Via Transilvanica: Long-distance trail in Romania available on Google Street View
Close to 900 km of the 1,400 km that make up the long-distance trail Via Transilvanica can now be explored on Google Street View.
Via Transilvanica, a project developed by Tășuleasa Social, crosses 20 different ethnic and cultural regions of Romania and around 400 communities, showcasing 12 Unesco World Heritage Sites.
It starts in Bucovina, at Putna, crosses Transylvania, and ends at Drobeta Turnu Severin, near the Danube shore. The trail was inaugurated in 2022 after four years of work with the involvement of local communities and over 10,000 volunteers. It is marked by signposts and andesite milestones, individually carved by national and international artists.
Two-thirds of the route are photographed and available on Google Street View. A virtual traveler can see landmarks like the Sucevița Monastery, a site on the Unesco World Heritage list, tour the Teleki Castle in Posmuș, or visit Ulpia Traiana Sarmizegetusa. Nature sites, such as the forests in Bucovina, the meadows near Viscri, or Râpa Roșie (Red Ravine) close to Sebeș, are also among the places available for a virtual exploration.

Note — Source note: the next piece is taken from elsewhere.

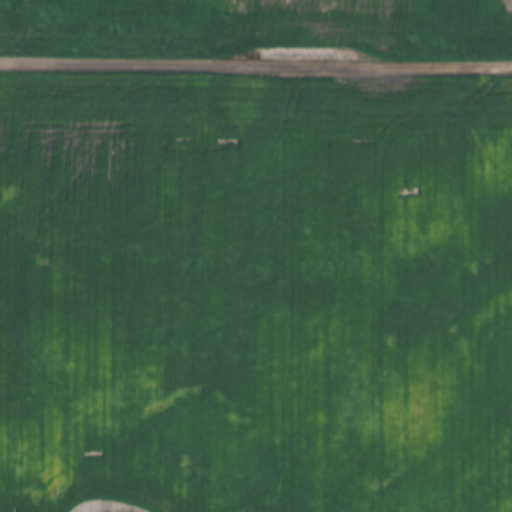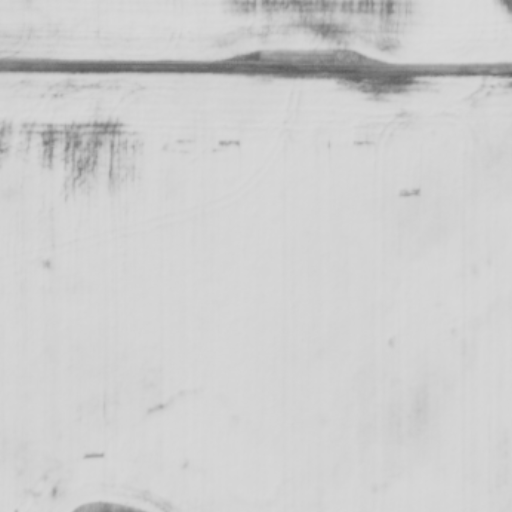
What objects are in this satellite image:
road: (256, 62)
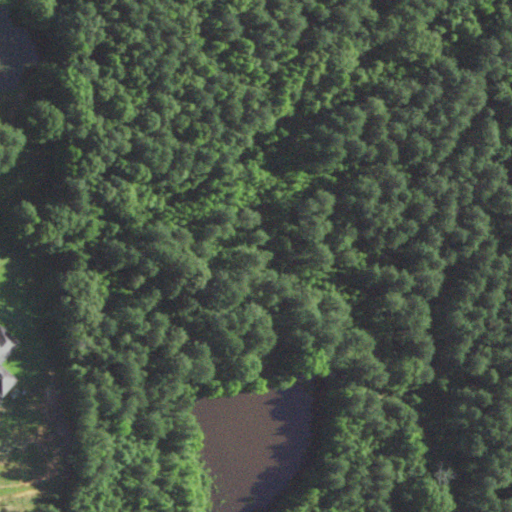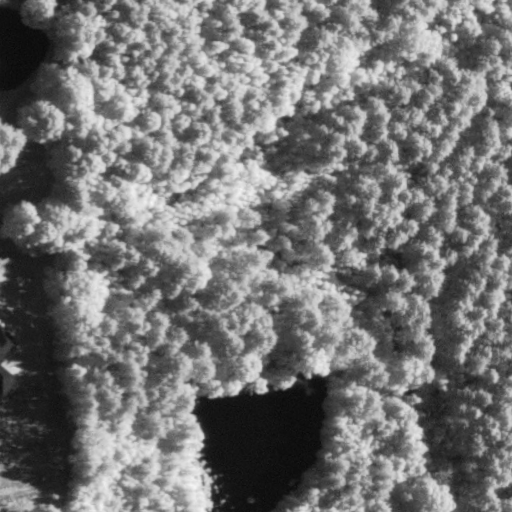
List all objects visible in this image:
building: (4, 358)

The team tasked with taking the photos used a specially designed recumbent trike (pictured), fitted with a panoramic camera. The photo-taking process lasted approximately a month, between August and September of this year.
In the coming period, Via Transilvanica will be published on Google Maps in the hiking trail format.
"The foundation upon which Via Transilvanica was built means an exceptional rural universe and nature patrimony, covering 2000 years of history, culture, and diversity. The partnership with Google came naturally as the presence on Street View and Google Maps opened the project to those connected to the internet. Anyone can design their visit on Via Transilvanica. Regardless of how much we would do to make Via Transilvanica attractive, it will only exist and prosper as long as it is visited and walked by as many people as possible from all over the world," Alin Ușeriu, founder and president of Tășuleasa Social, said.
He referenced the ten years he spent living in Germany and the many negative reports about the country he was seeing. When asked about the country, he could only mention personalities or characters such as gymnast Nadia Comăneci, canoeist Ivan Patzaichin or Dracula. "I thought that maybe it is an issue not of all journalists hating Romania but of us needing to do something about it. And Tășuleasa Social was born, 18 years have passed, and I think we have reached a second, very important milestone - to have a project that is not based on fear or catastrophe, pandemic or corruption," he explained at the event announcing the availability of Via Transilvanica on Street View. "These are problems we know; they need to be solved. Tășuleasa Social has many social activities, but what if we, with all the problems we have, had a project that is like a path where you don't get lost? This was our thought in 2018 [when the project of Via Transilvanica was launched]. We called it the Road that Unites, and what happened afterwards was just incredible."
"With this new project, we invite lovers of hiking, nature, culture and history to embark on a digital trip across Romania, on Via Transilvanica. Tășuleasa Social created something special, a road that unites and highlights authentic places, people, and stories. Street View can be the first step the future traveler on Via Transilvanica takes in the forests of Bucovina or the meadows in Terra Saxonum," Elisabeta Moraru, country director of Google Romania, said.
The Transfagarasan Road, Brukenthal Museum, Bran Castle, the channels of the Danube Delta and Turda Salt Mine are among the local landmarks that are available on Street View.
At the end of September, Via Transilvanica won the Public Choice Award at this year's European Heritage Awards. The project raised the largest number of votes, cast via an online poll. The trail, was announced as one of the winners in the Citizens' Engagement and Awareness-raising category earlier this year.